Work instructions
Go through the listing and set it down exactly, leaving out its pictures.

Provided material
____

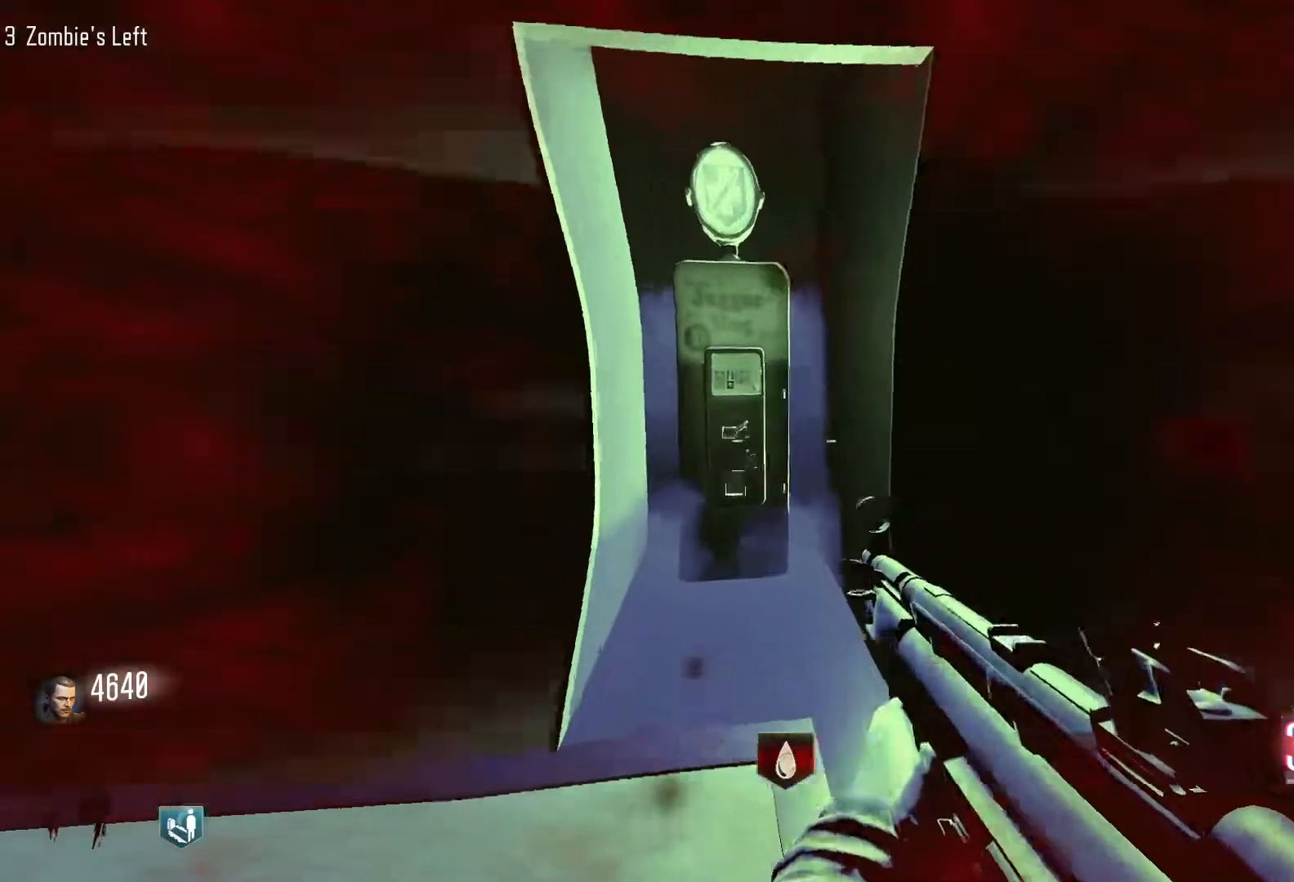
{"keys": ["w"], "mouse": [], "events": [[250, "shift", "up"]]}
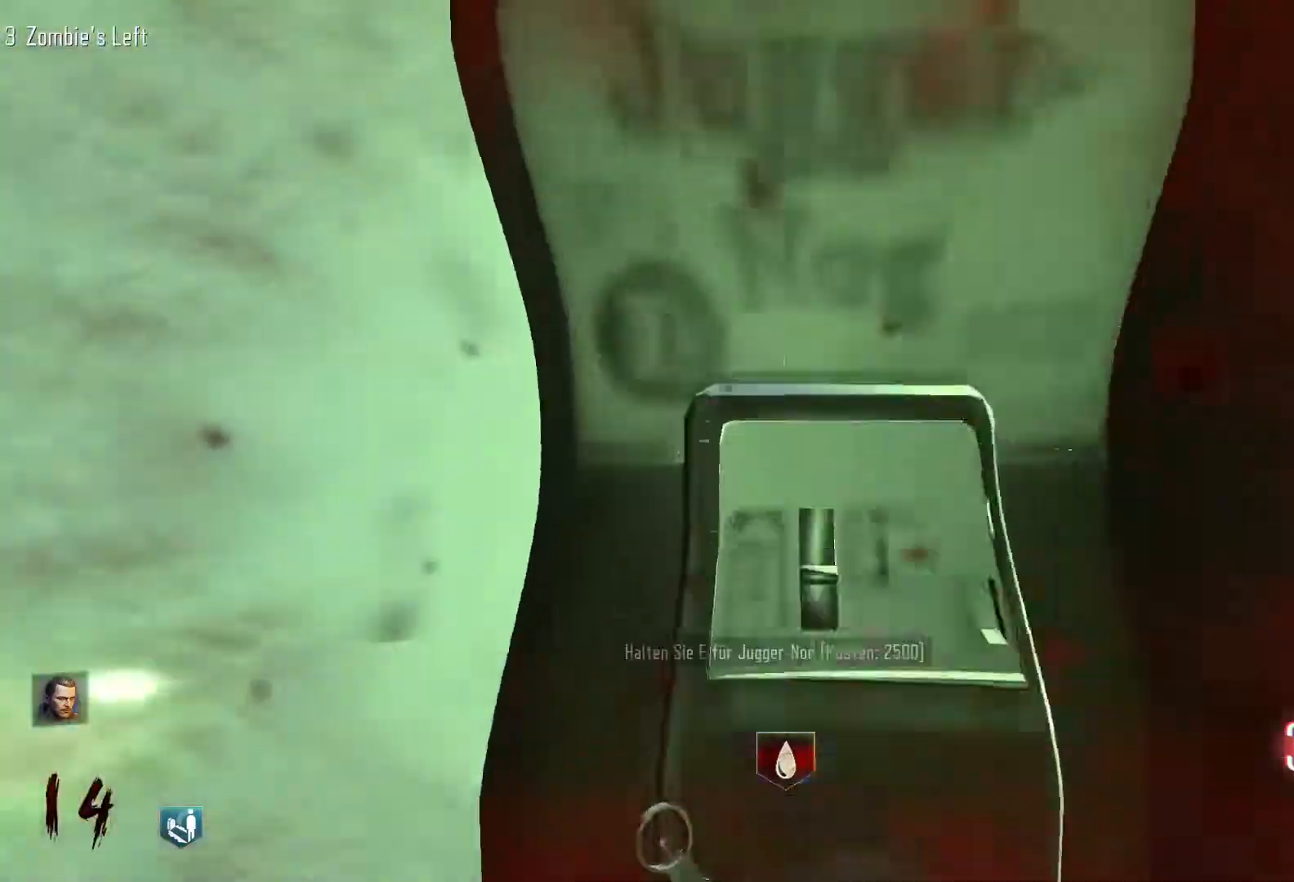
{"keys": ["s"], "mouse": [], "events": [[33, "e", "down"], [133, "w", "up"], [267, "e", "up"], [317, "s", "down"]]}
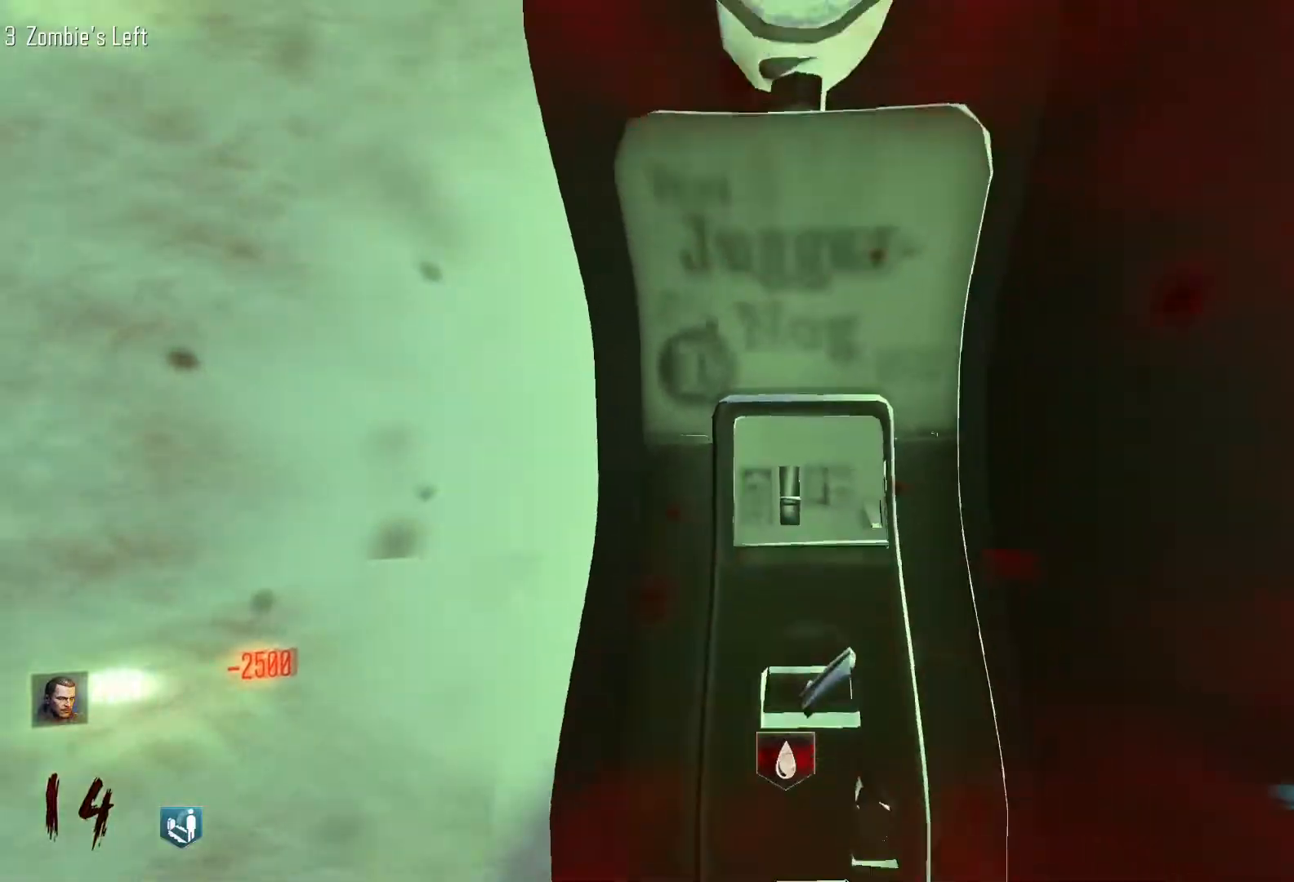
{"keys": [], "mouse": [], "events": [[383, "s", "up"]]}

____

Answer for this exercise
{"keys": ["w"], "mouse": [], "events": [[250, "shift", "up"]]}
{"keys": ["s"], "mouse": [], "events": [[33, "e", "down"], [133, "w", "up"], [267, "e", "up"], [317, "s", "down"]]}
{"keys": [], "mouse": [], "events": [[383, "s", "up"]]}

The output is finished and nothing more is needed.